Is it safe? Is it legal? Hoping to clarify the practice, California officials have taken the unusual step of issuing a set of guidelines that affirm the move's legality but point out that there are only certain instances where it is considered safe.
California is the only state in the country that allows lane splitting, also known as "white lining," in which motorcyclists pass vehicles in adjacent lanes by driving between them.
California Highway Patrol officials said they've posted the first written guidelines on their website as part of a broader state highway safety initiative.
It comes as the number of motorcyclists in California is on the rise, as well as the number of motorcycle crashes.
"There is a need to acknowledge lane splitting is being done in California, and a need to help people understand what is reasonable," said CHP Sgt. Mark Pope. "Until now, no one in authority has said how to do it safely."

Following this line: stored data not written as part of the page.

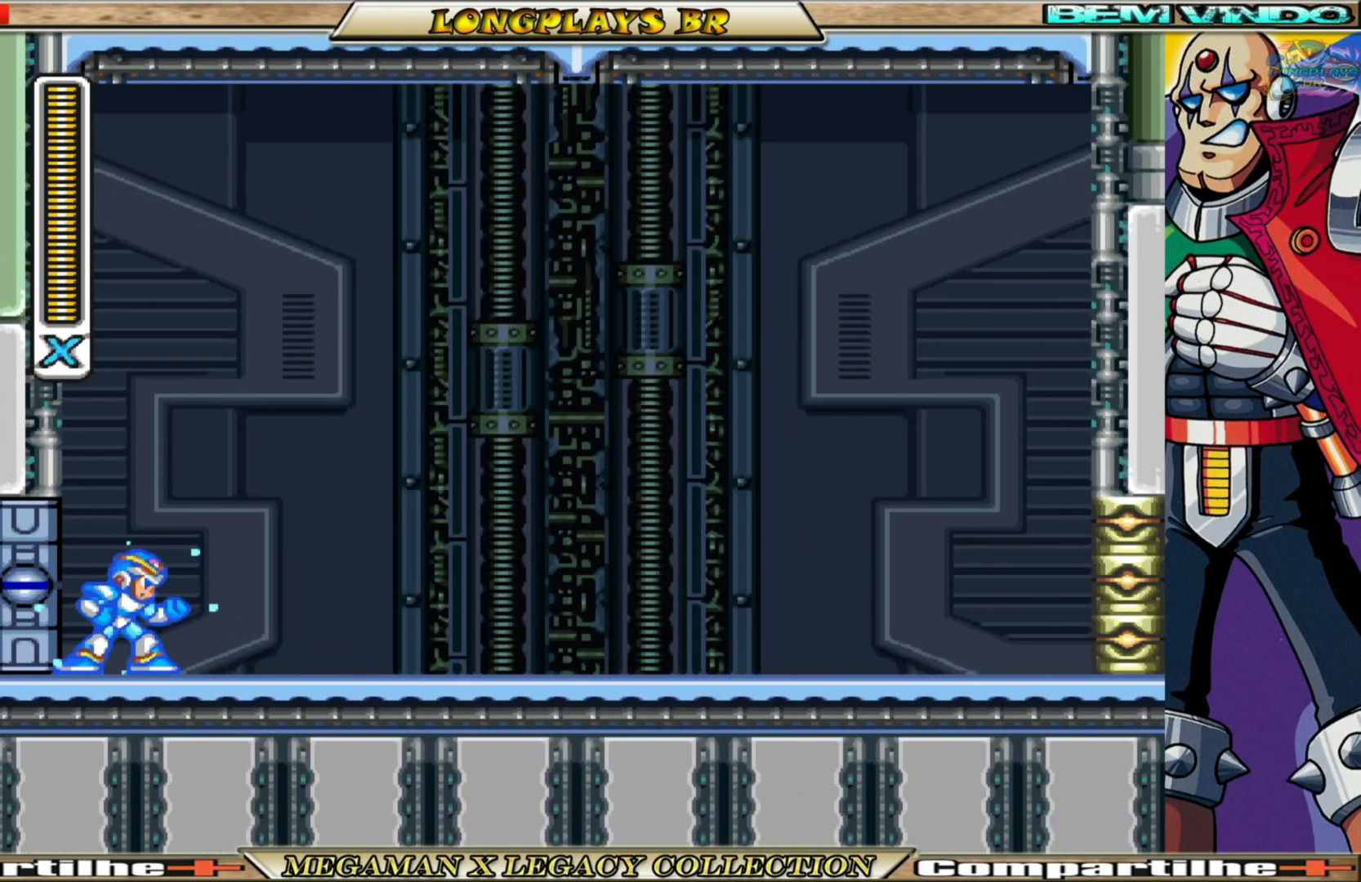
{"buttons": [], "left_stick": "center", "right_stick": "center", "events": [[67, "START", "down"], [283, "START", "up"]]}
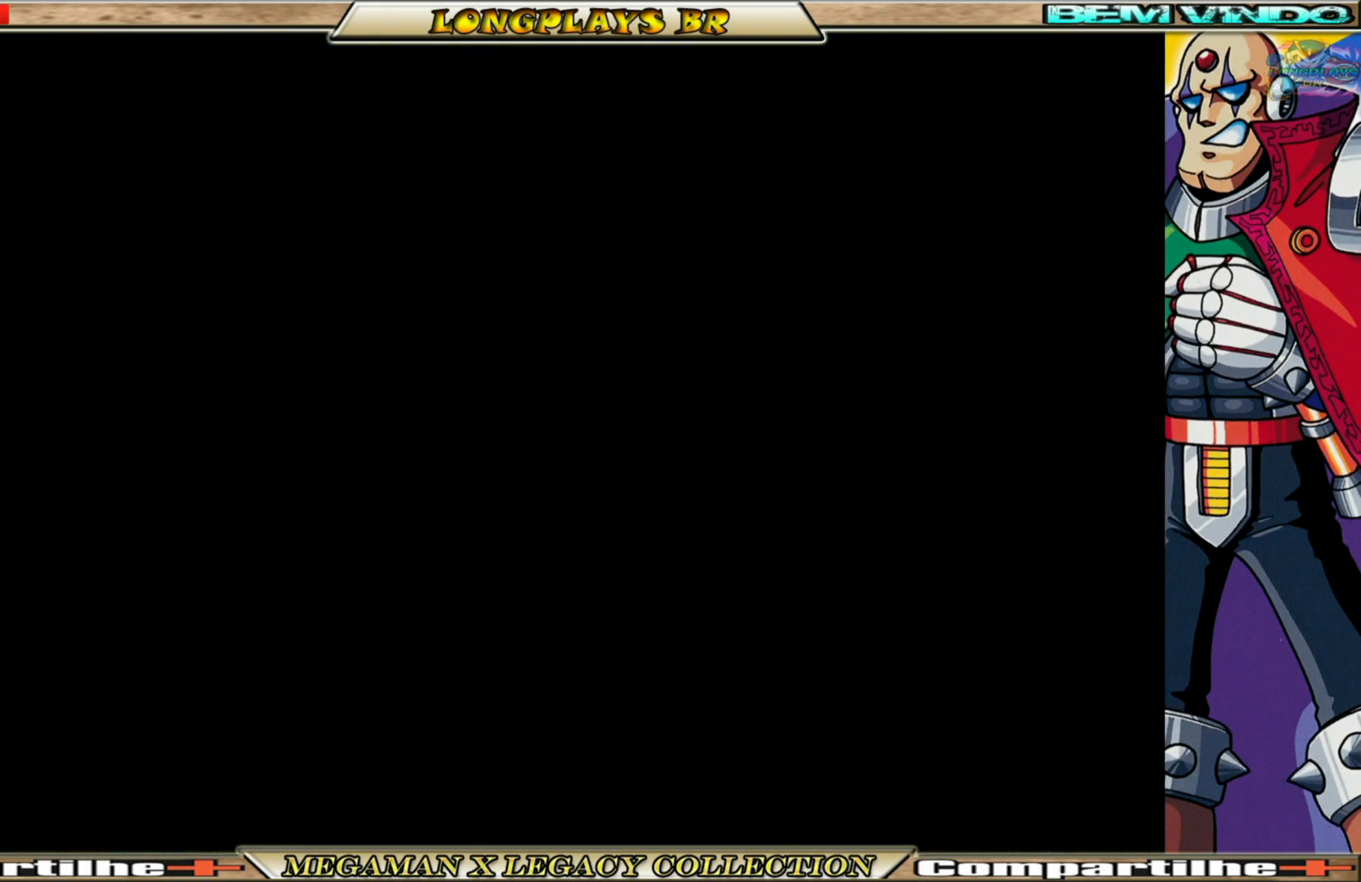
{"buttons": [], "left_stick": "center", "right_stick": "center", "events": []}
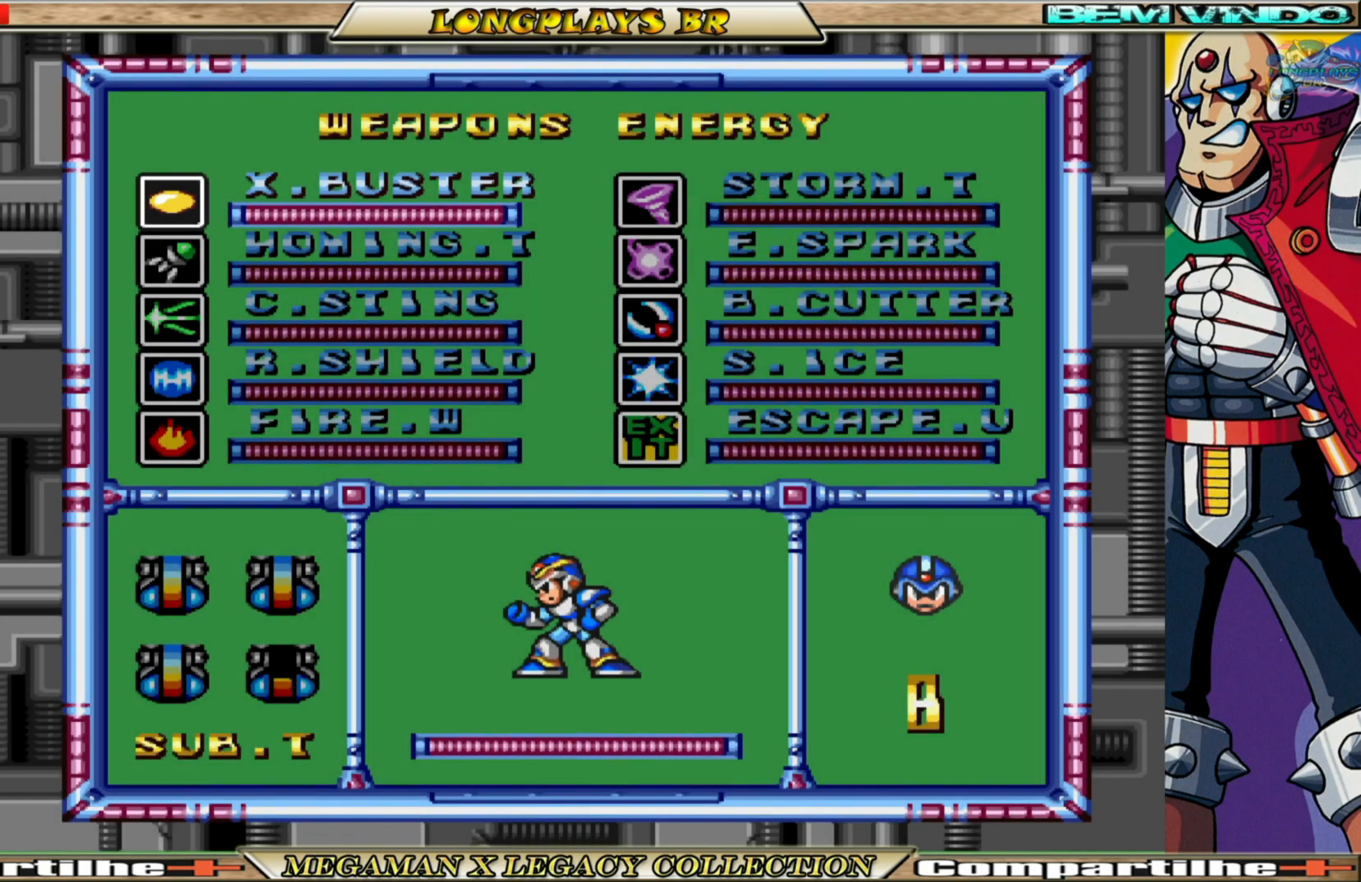
{"buttons": [], "left_stick": "center", "right_stick": "center", "events": [[150, "DPAD_RIGHT", "down"], [250, "DPAD_RIGHT", "up"], [383, "DPAD_DOWN", "down"], [467, "DPAD_DOWN", "up"]]}
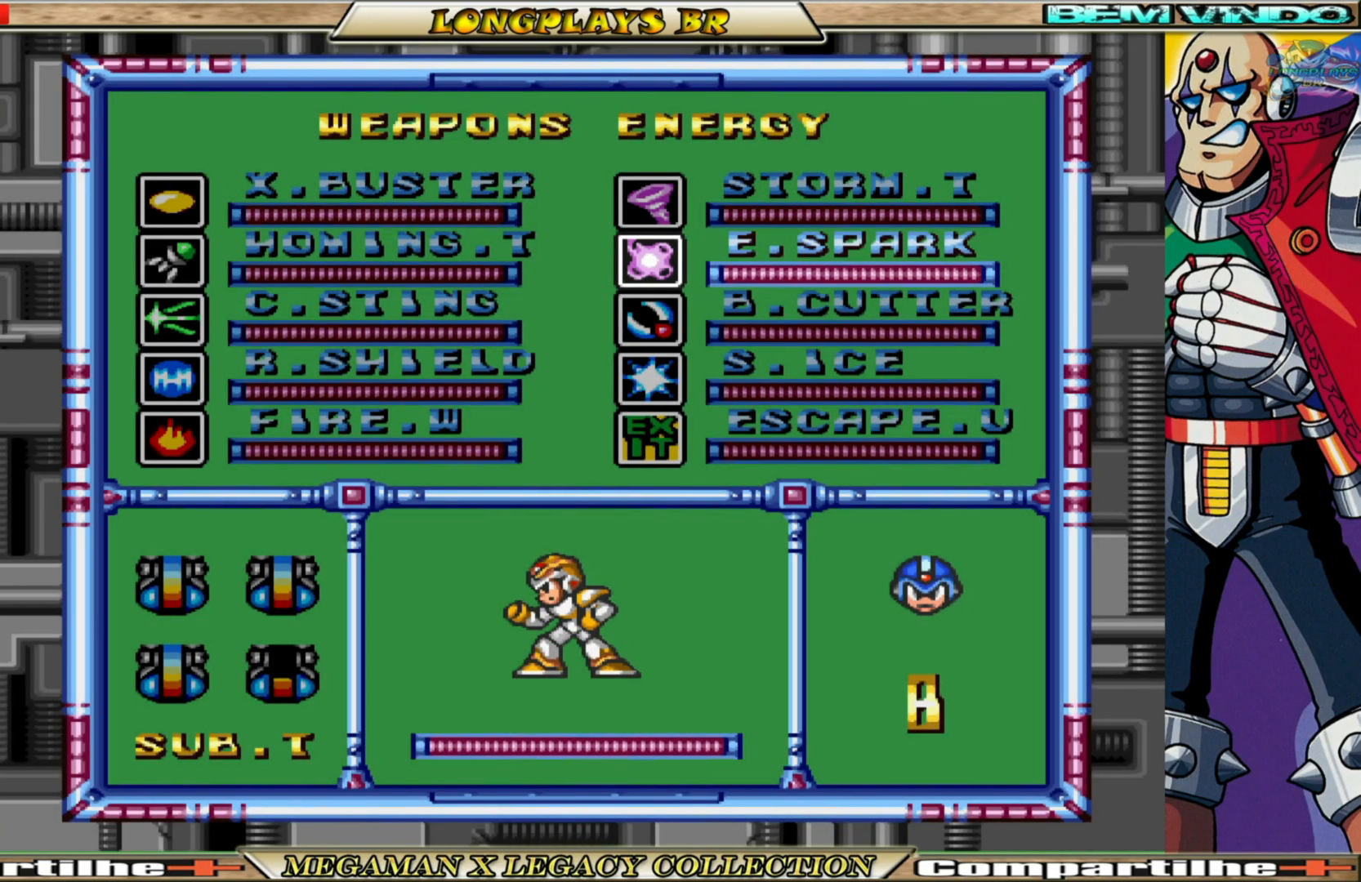
{"buttons": [], "left_stick": "center", "right_stick": "center", "events": [[250, "START", "down"], [483, "START", "up"]]}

The guidelines say motorcyclists can ride between two cars if there is room, but must do it at no more than 10 mph faster than the vehicles they are passing.
The guidelines make clear that motorcyclists should not attempt the maneuver at full freeway speed or in any traffic going 30 mph or faster. That essentially means the fastest a motorcyclist should be going when lane splitting is 39 mph.
CHP officials say lane splitting is more risky at higher speed because motorcyclists have less time to react when something unexpected happens.
Banned in some states
Pope said the guidelines do not reflect new policy. The CHP long has held that lane splitting is legal in California because nothing in the state Vehicle Code prohibits it.
Nevada, Oregon, Washington and Arizona have explicit bans on lane splitting in their highway codes. Other states simply consider the maneuver unauthorized, according to the American Motorcyclist Association's national cycling rules database.
The practice is common in California. About 87 percent of California motorcycle riders reported that they split lanes, according to a recent state Office of Traffic Safety survey. Some motorcyclists call it lane sharing.
Several motorcycle activists lauded the guidelines for affirming California's unique lane-splitting privilege.
"They are very reasonable," said Greg Covel, executive director of ABATE of California, a motorcycle rights organization.
CHP officials say they sometimes ticket motorcyclists who are lane splitting, but citations are based on an officer's determination that the rider is going too fast for conditions or that the rider's lane changes are unsafe.
CHP numbers show that more than 9,600 people in California were injured in motorcycle crashes in 2010, the most recent year measured, up 25 percent since 2000.
But state officials say they know of no comprehensive studies focused on lane-splitting dangers, and they do not have data on the number of lane-splitting-related crashes. Police say they do get reports of side mirrors being ripped off and occasional crashes, including fatalities.
Motorcycle safety class instructors teach another technique, suggesting that cyclists ride on one side or the other of their lane, rather than in the middle.
That way cyclists can avoid the oilier part of the lane, as well as see ahead better and give themselves more avenues to get out of trouble, Covel said.
The state guidelines can be found at www.chp.ca.gov under the header "CHP Programs," by clicking on the headline "California Motorcyclist Safety." It also is viewable at www.ots.ca.gov, under "What's New at OTS."